What to produce:
In the passage about the agent hunt, substitute "requirements" for "criteria" and write out again the part that opens with the words "One of the benefits" and closes with "future possible agent.".

Text passage:
▼

It’s query season. Yeah, as part of the care and feeding of my writing career, I’m beginning another round of an agent hunt. These rounds always coincide with the completion of a new novel manuscript length project. I’ve finished my third novel now. The first two haven’t sold, but I can see my progress as a writer from novel to novel (to the point where I recently went back to re-work my first one as it was filled with “first time writer” stuff).
One of the benefits of having a network of friends is that you can not only draw on their experience, but also their inside knowledge about agents. Okay, sometimes they’ll try and hook you up with their agents. I do have some other things that I am looking for in an agent, you know, the whole competency at their job thing. Thus, I have come up with a few criteria for my future possible agent.
1. Don’t do crack. I keep thinking of the “Randy Moss lesson”:
ST. PETERSBURG, Fla. ?? An agent for Randy Moss was charged with possession of crack cocaine after police were called to a hotel to investigate a disturbance, authorities said…
If there’s one thing I’ve learned from watching athletes and agents, it’s that my name will be the one in the papers when my agent has issues. You’d think I’d aim a little higher in the “things to look for” department, but I thought this was worth putting near the top. In my experience, limited though it may be to episodes of The Corner, drug use doesn’t indicate the best money management abilities. Additionally, a crackhead probably wouldn’t make for the best ambassador for me.

▲

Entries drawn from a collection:
▼

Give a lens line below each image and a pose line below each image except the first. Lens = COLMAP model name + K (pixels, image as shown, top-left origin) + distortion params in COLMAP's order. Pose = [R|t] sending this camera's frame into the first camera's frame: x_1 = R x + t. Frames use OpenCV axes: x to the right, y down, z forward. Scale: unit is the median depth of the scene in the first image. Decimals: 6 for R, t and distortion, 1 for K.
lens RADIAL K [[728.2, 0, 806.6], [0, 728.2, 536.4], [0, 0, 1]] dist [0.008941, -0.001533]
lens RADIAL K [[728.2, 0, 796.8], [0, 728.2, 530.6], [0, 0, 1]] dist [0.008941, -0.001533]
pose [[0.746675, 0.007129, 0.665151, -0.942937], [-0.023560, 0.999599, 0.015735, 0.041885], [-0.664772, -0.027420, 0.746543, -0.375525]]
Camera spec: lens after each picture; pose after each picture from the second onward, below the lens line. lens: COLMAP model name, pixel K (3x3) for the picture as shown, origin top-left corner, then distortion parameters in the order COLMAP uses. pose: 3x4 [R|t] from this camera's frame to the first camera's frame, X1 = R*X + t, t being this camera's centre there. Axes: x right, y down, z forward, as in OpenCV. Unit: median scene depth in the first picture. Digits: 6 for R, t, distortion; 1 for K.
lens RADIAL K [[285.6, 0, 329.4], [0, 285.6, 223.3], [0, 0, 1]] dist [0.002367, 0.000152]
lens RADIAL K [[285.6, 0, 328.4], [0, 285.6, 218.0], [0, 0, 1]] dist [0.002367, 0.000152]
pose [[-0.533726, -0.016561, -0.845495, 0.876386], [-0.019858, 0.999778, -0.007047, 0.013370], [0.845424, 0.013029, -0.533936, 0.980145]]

▲

Result:
One of the benefits of having a network of friends is that you can not only draw on their experience, but also their inside knowledge about agents. Okay, sometimes they’ll try and hook you up with their agents. I do have some other things that I am looking for in an agent, you know, the whole competency at their job thing. Thus, I have come up with a few requirements for my future possible agent.